▶ _Material for the task_
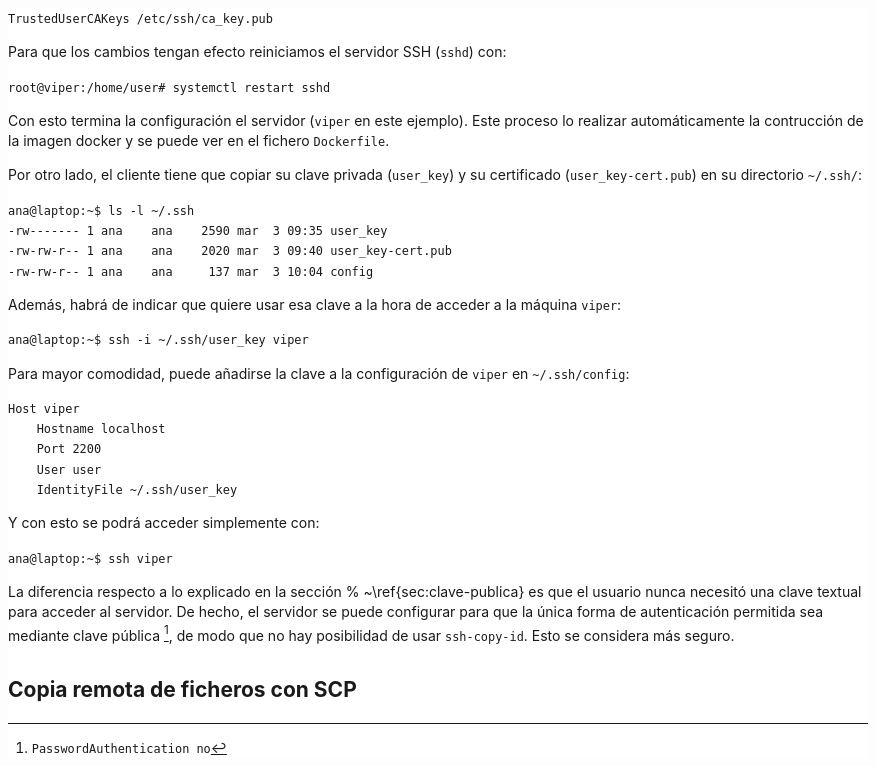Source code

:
 ```
TrustedUserCAKeys /etc/ssh/ca_key.pub
```

Para que los cambios tengan efecto reiniciamos el servidor SSH (`sshd`) con:

```shell
root@viper:/home/user# systemctl restart sshd
```

Con esto termina la configuración el servidor (`viper` en este ejemplo). Este proceso
lo realizar automáticamente la contrucción de la imagen docker y se puede ver en el
fichero `Dockerfile`.

Por otro lado, el cliente tiene que copiar su clave privada (`user_key`) y su
certificado (`user_key-cert.pub`) en su directorio
`~/.ssh/`:

```shell
ana@laptop:~$ ls -l ~/.ssh
-rw------- 1 ana    ana    2590 mar  3 09:35 user_key
-rw-rw-r-- 1 ana    ana    2020 mar  3 09:40 user_key-cert.pub
-rw-rw-r-- 1 ana    ana     137 mar  3 10:04 config
```

Además, habrá de indicar que quiere usar esa clave a la hora de acceder a la máquina
`viper`:

```shell
ana@laptop:~$ ssh -i ~/.ssh/user_key viper
```

Para mayor comodidad, puede añadirse la clave a la configuración de `viper` en
`~/.ssh/config`:

```plain
Host viper
    Hostname localhost
    Port 2200
    User user
    IdentityFile ~/.ssh/user_key
```

Y con esto se podrá acceder simplemente con:

```shell
ana@laptop:~$ ssh viper
```

La diferencia respecto a lo explicado en la sección
%  ~\ref{sec:clave-publica}
 es que el
usuario nunca necesitó una clave textual para acceder al servidor. De hecho, el servidor
se puede configurar para que la única forma de autenticación permitida sea mediante clave
pública [^2], de modo que no hay posibilidad de
usar `ssh-copy-id`. Esto se considera más seguro.

[^2]: `PasswordAuthentication no`

## Copia remota de ficheros con SCP


[^1]: y tremendamente inseguro.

▶ _Task to complete_
Scan the material above line by line and report how many lines contain the word "sshd", nothing further.

▶ _Solution for this problem_
2